### YOUR TASK
Look through the data below and extract, unchanged, the lines from the one that contains "left shoulder: (993, 629)" to the one that contains "left hip: (1111, 867)", both included.
+---+
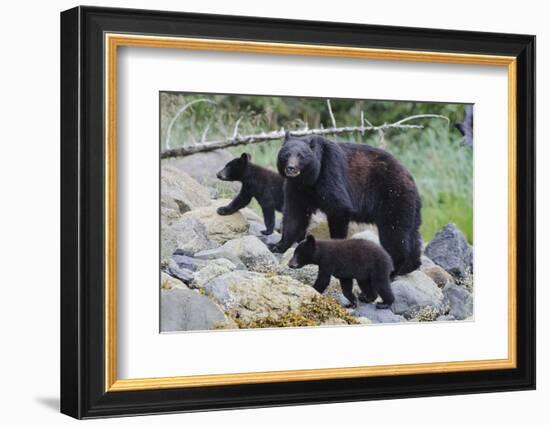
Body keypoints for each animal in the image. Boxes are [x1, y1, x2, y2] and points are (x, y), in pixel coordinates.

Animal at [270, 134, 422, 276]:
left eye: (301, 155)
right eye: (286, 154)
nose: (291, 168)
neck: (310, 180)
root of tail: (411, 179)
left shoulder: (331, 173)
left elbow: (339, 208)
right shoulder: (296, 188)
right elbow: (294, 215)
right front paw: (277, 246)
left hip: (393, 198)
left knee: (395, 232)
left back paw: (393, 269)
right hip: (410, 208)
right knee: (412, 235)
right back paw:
+---+
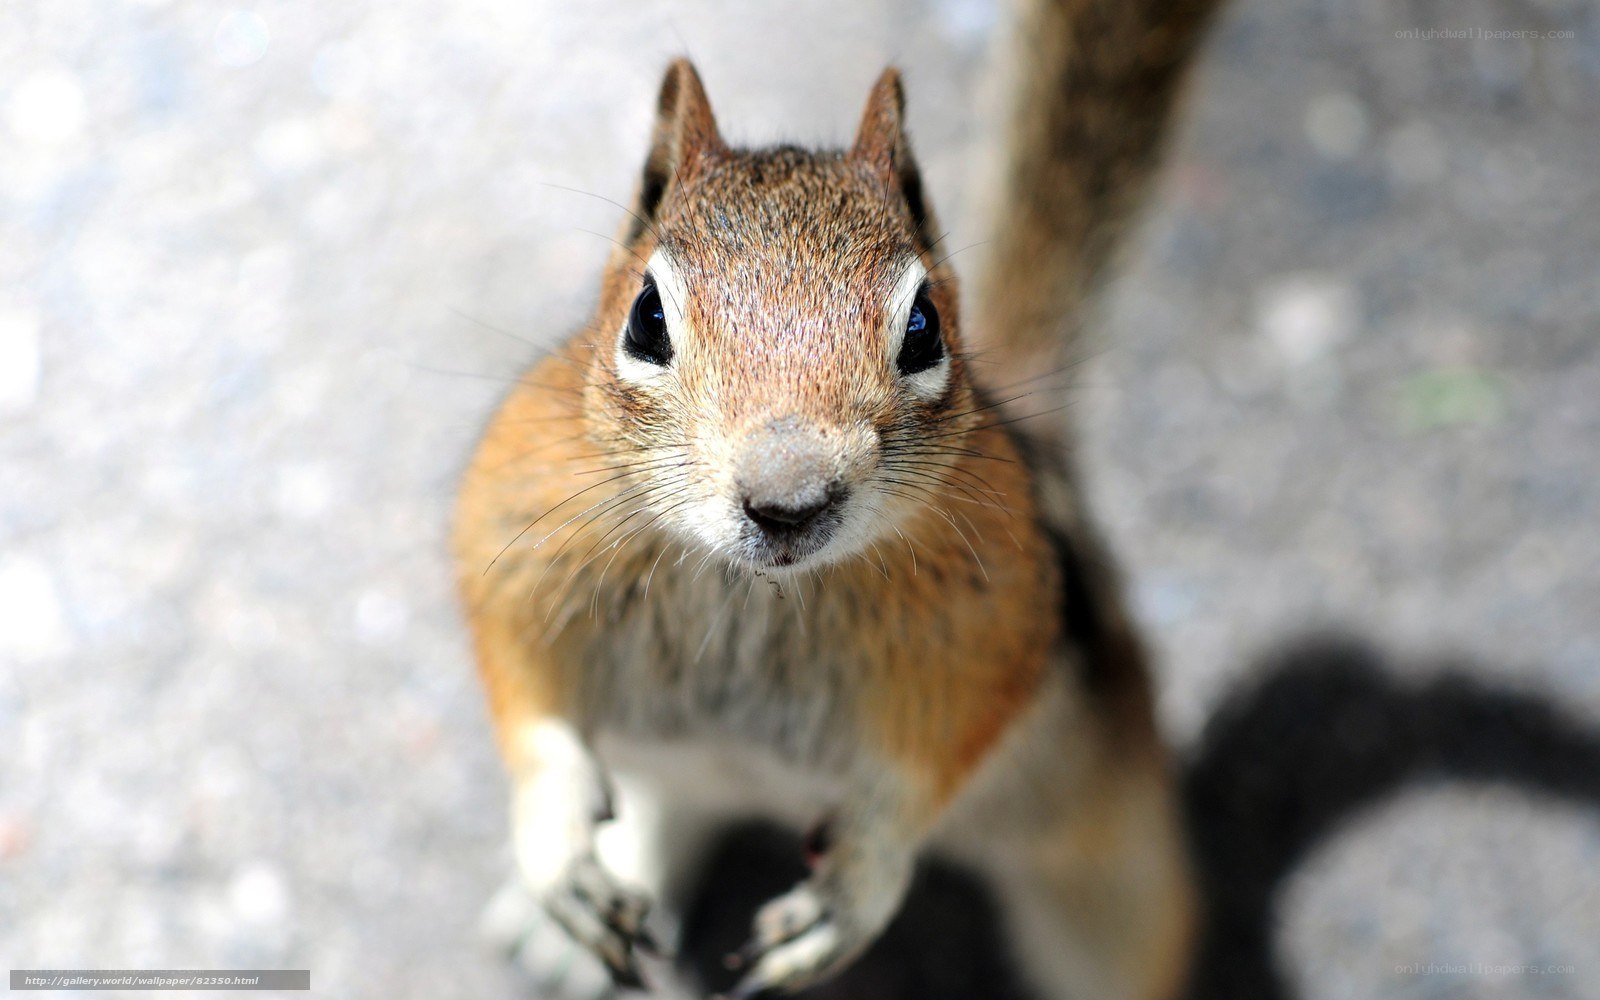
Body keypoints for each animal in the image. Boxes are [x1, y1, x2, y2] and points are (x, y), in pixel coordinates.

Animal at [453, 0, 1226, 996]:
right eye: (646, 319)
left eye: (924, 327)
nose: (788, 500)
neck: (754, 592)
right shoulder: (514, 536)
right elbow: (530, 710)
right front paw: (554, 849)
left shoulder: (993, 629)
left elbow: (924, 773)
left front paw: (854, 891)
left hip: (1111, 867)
+---+
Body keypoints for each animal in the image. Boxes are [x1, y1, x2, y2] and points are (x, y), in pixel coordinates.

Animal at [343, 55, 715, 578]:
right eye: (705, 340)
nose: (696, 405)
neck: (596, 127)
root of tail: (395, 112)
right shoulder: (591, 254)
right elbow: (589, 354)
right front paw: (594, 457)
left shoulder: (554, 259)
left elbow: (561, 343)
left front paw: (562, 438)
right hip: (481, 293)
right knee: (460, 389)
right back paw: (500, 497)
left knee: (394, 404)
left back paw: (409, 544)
+---+
### WORKED SOLUTION
left shoulder: (993, 629)
left elbow: (924, 773)
left front paw: (854, 891)
left hip: (1111, 867)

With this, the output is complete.